## Activity
Please copy out the listing from the line containing "What is the greatest value displayed?" through the end of the listing, word for word, leaving out the pictures.

Data to use below:

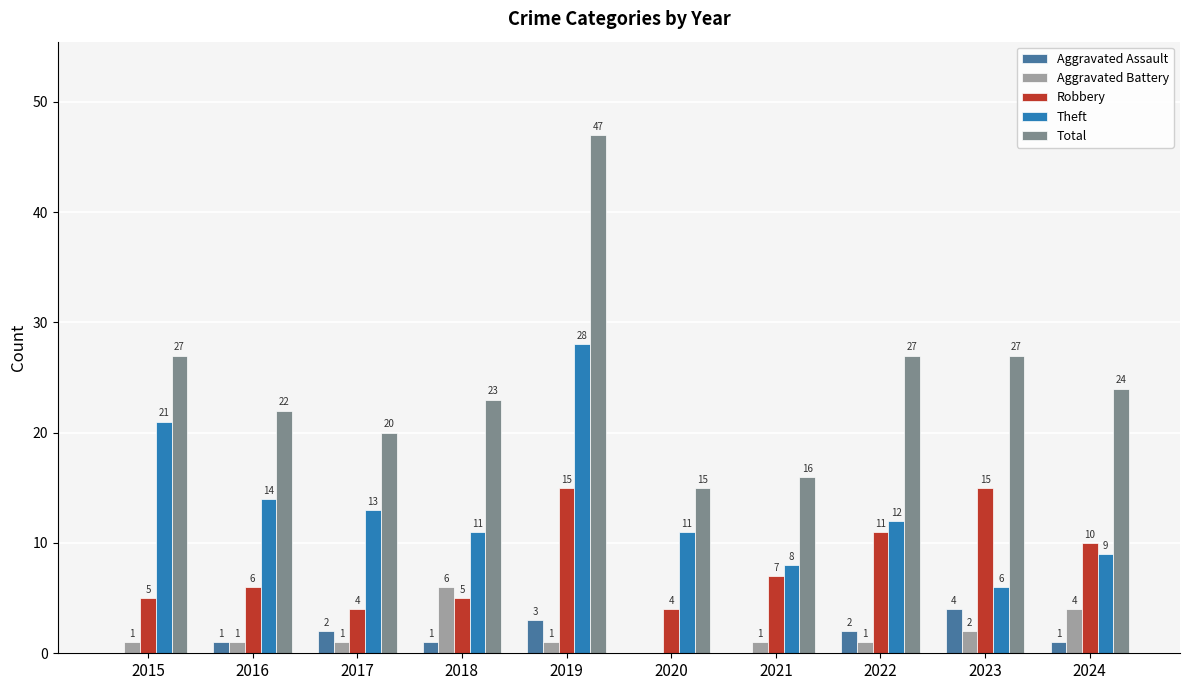

What is the sum of all Theft values?

133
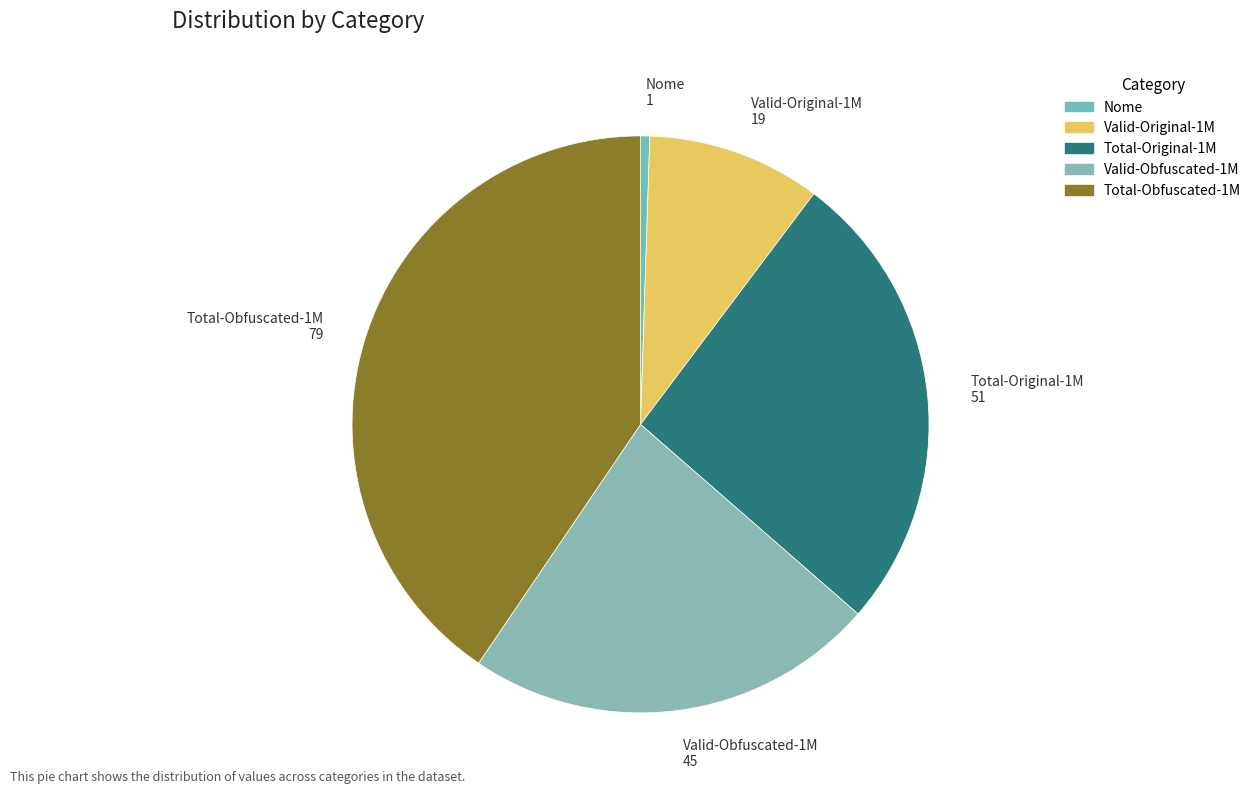

Which has a higher value, Valid-Obfuscated-1M or Total-Original-1M?

Total-Original-1M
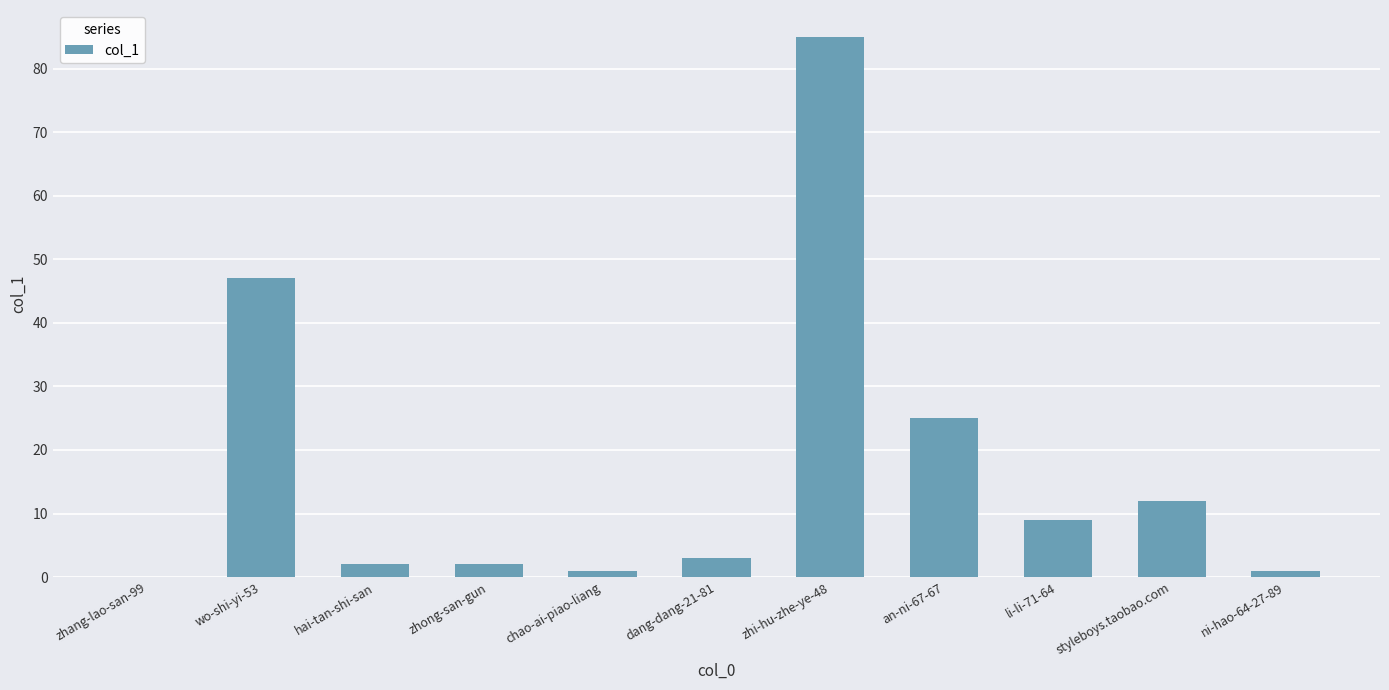

At which label is the value closest to 42?

wo-shi-yi-53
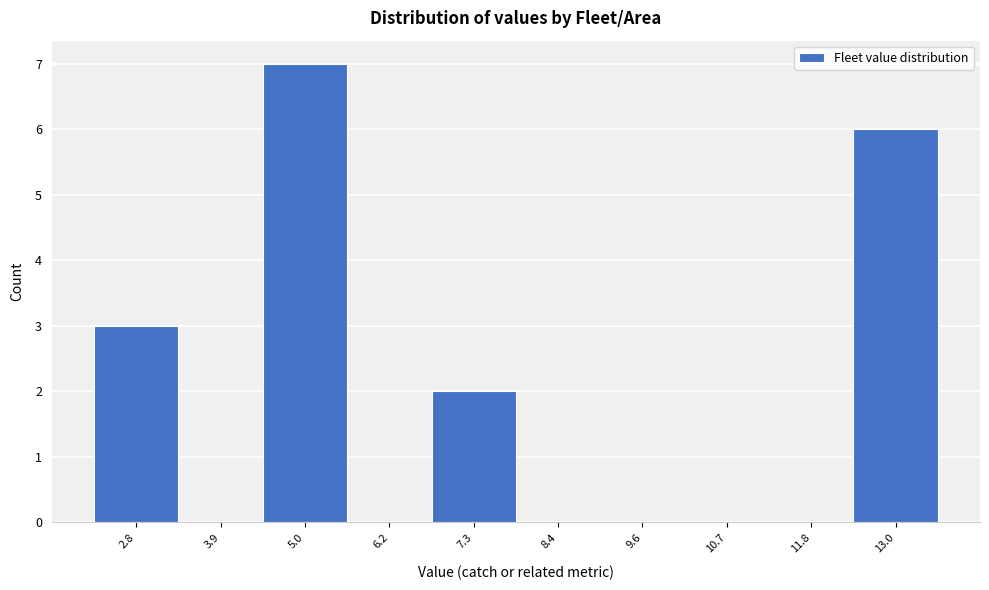

Reading left to right, transcribe all the data shown in this chart.

2.8=3	3.9=0	5.0=7	6.2=0	7.3=2	8.4=0	9.6=0	10.7=0	11.8=0	13.0=6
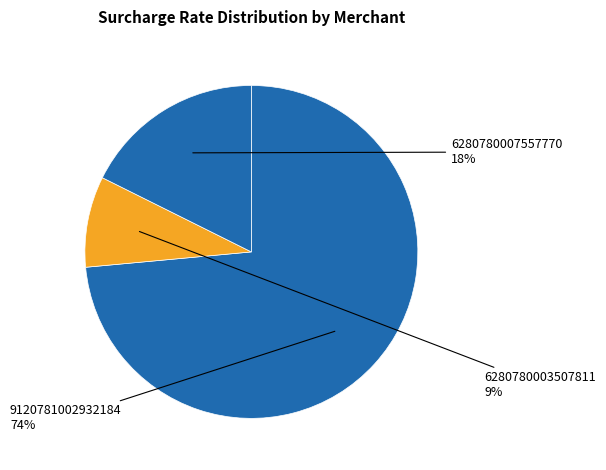

How many slices are in this pie chart?

3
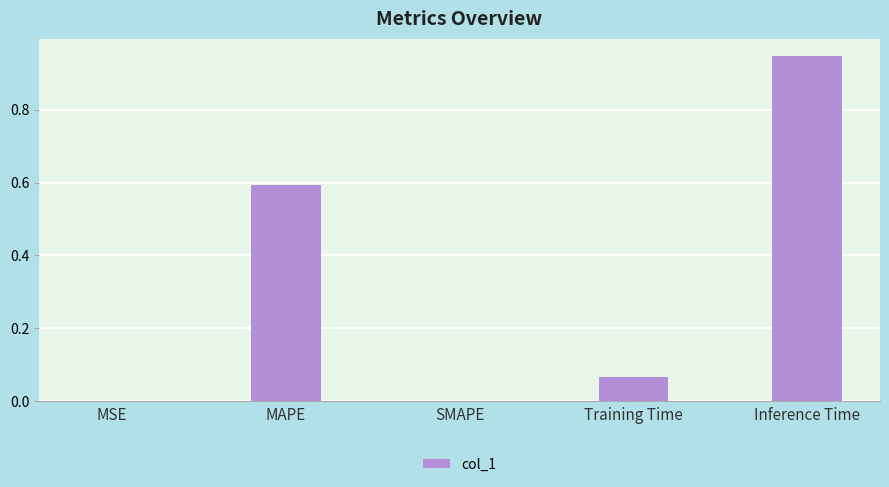

Which category has the highest value across all series?

Inference Time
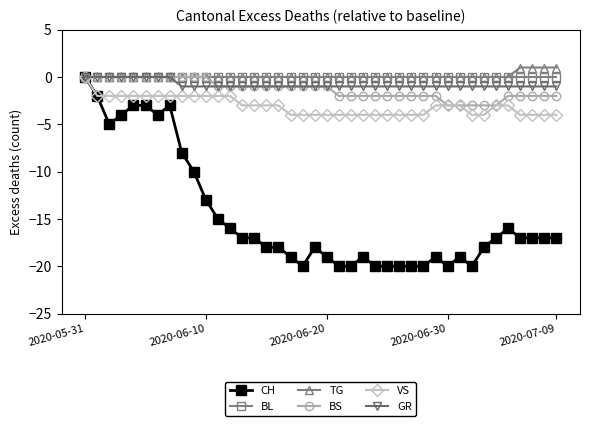

What is the value of the VS point at the 24th from the left?

-4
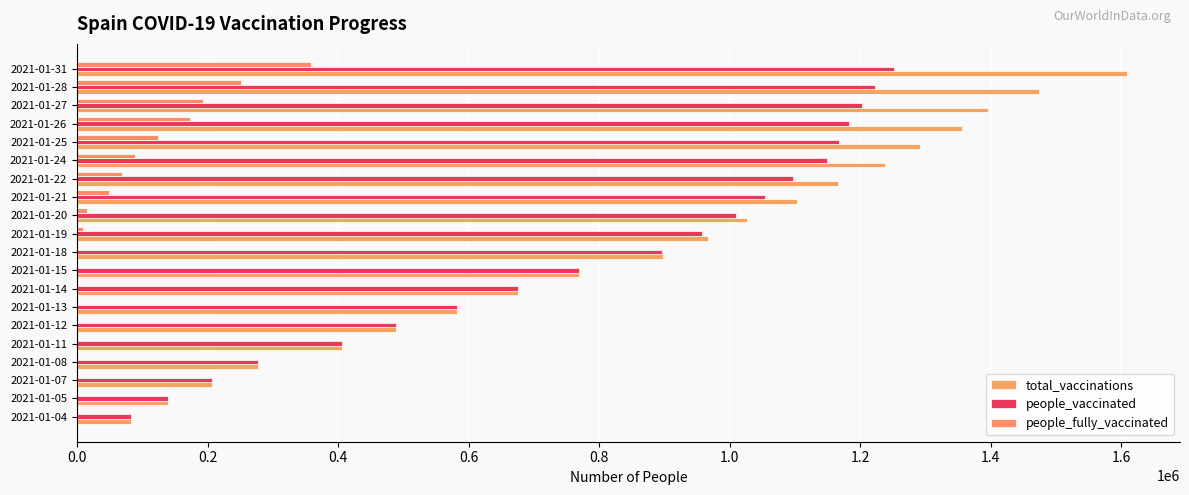

List the series in order of their peak value, highest first.

total_vaccinations, people_vaccinated, people_fully_vaccinated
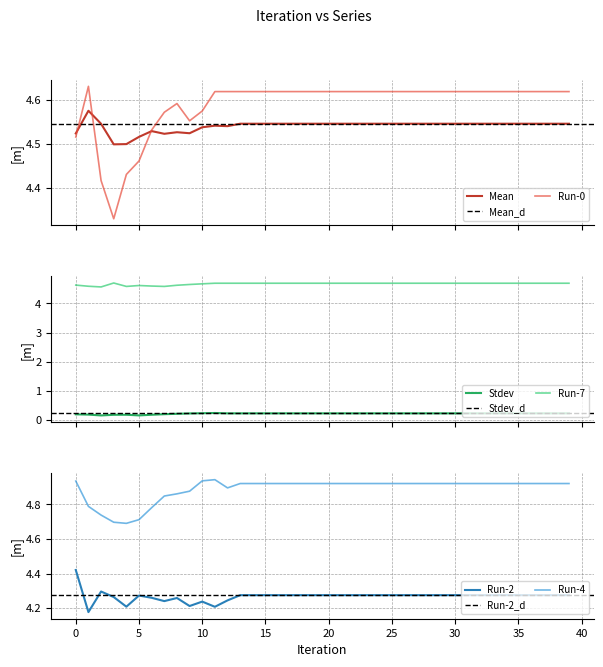

Which series has the largest total across all categories?

Run-4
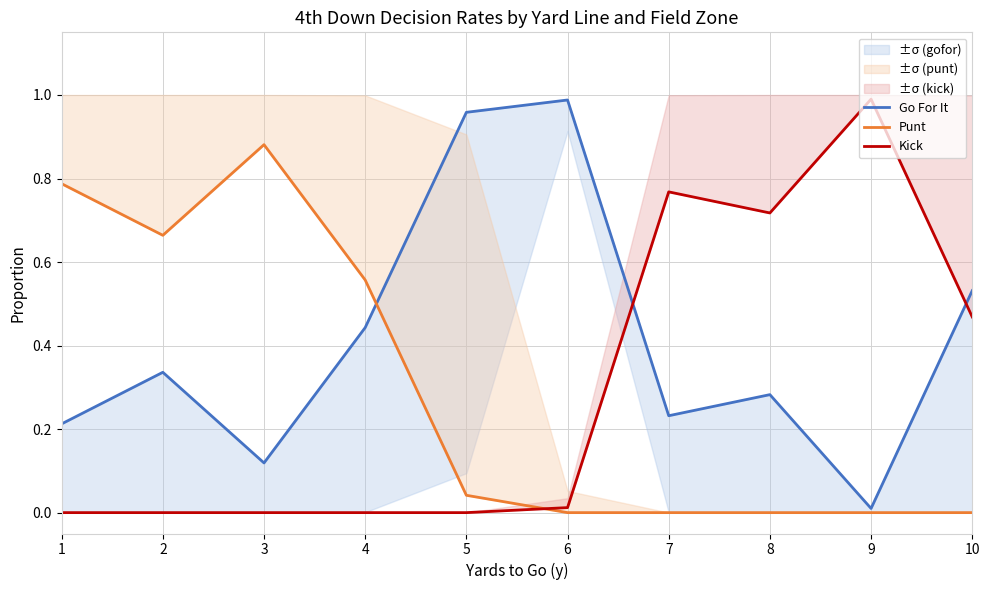

Which series changed the most between 4 and 7?

Kick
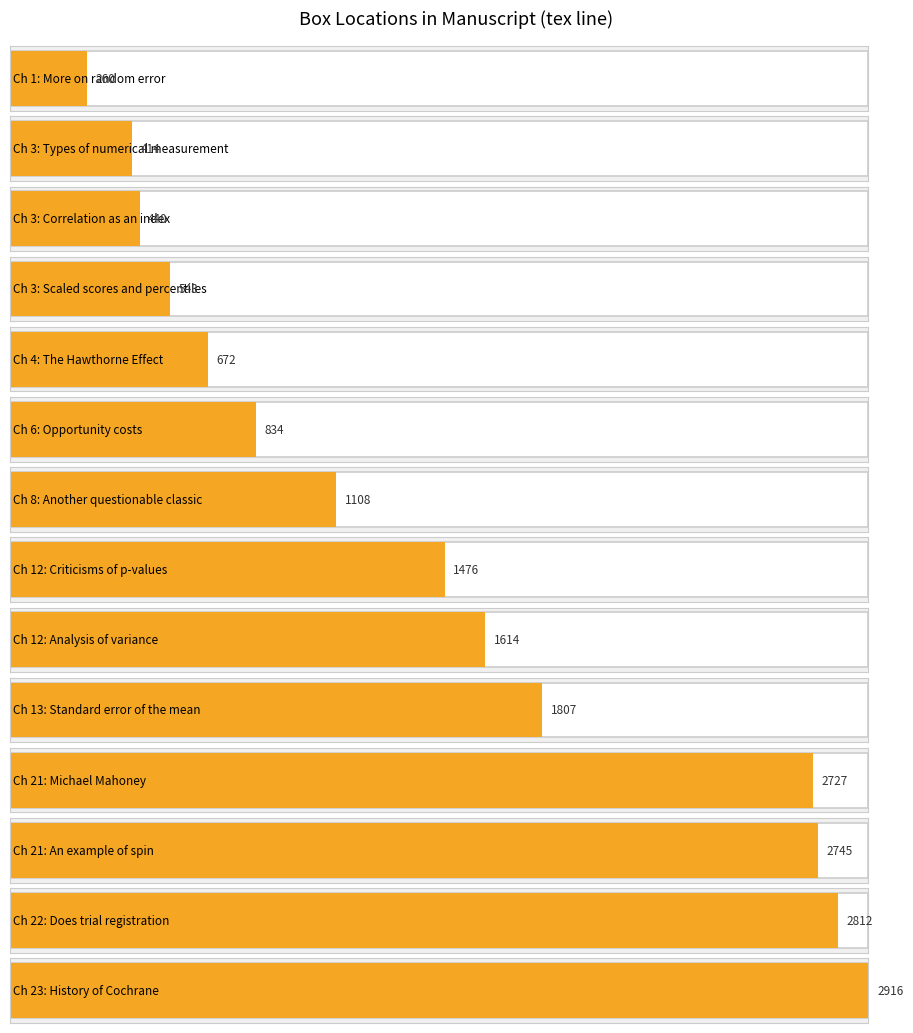

What is the greatest value displayed?

2916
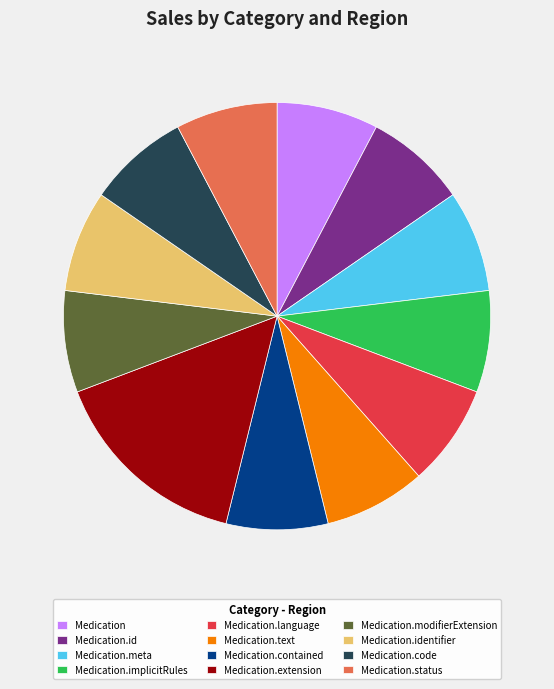

Which slice is the largest?

Medication.extension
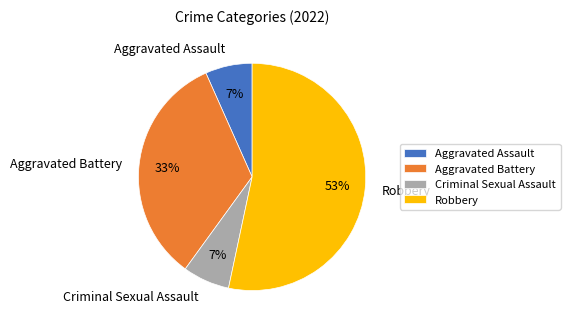

Which slice is the largest?

Robbery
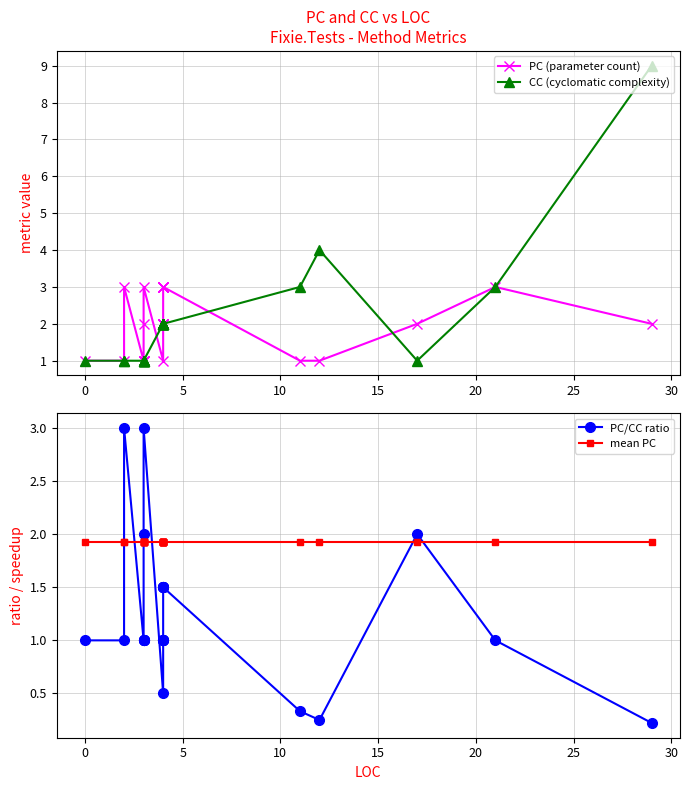

What is the spread (max minus min) of values at 0?

0.9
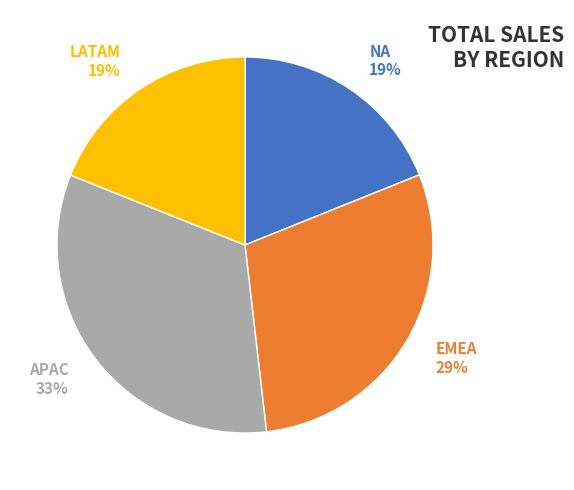

To the nearest percent, what percentage of the pie is NA?

19%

End of Data to use.

## Response area
What is the greatest value displayed?

2916

Which slice is the largest?

Medication.extension

Which slice is the largest?

Robbery

What is the spread (max minus min) of values at 0?

0.9

To the nearest percent, what percentage of the pie is NA?

19%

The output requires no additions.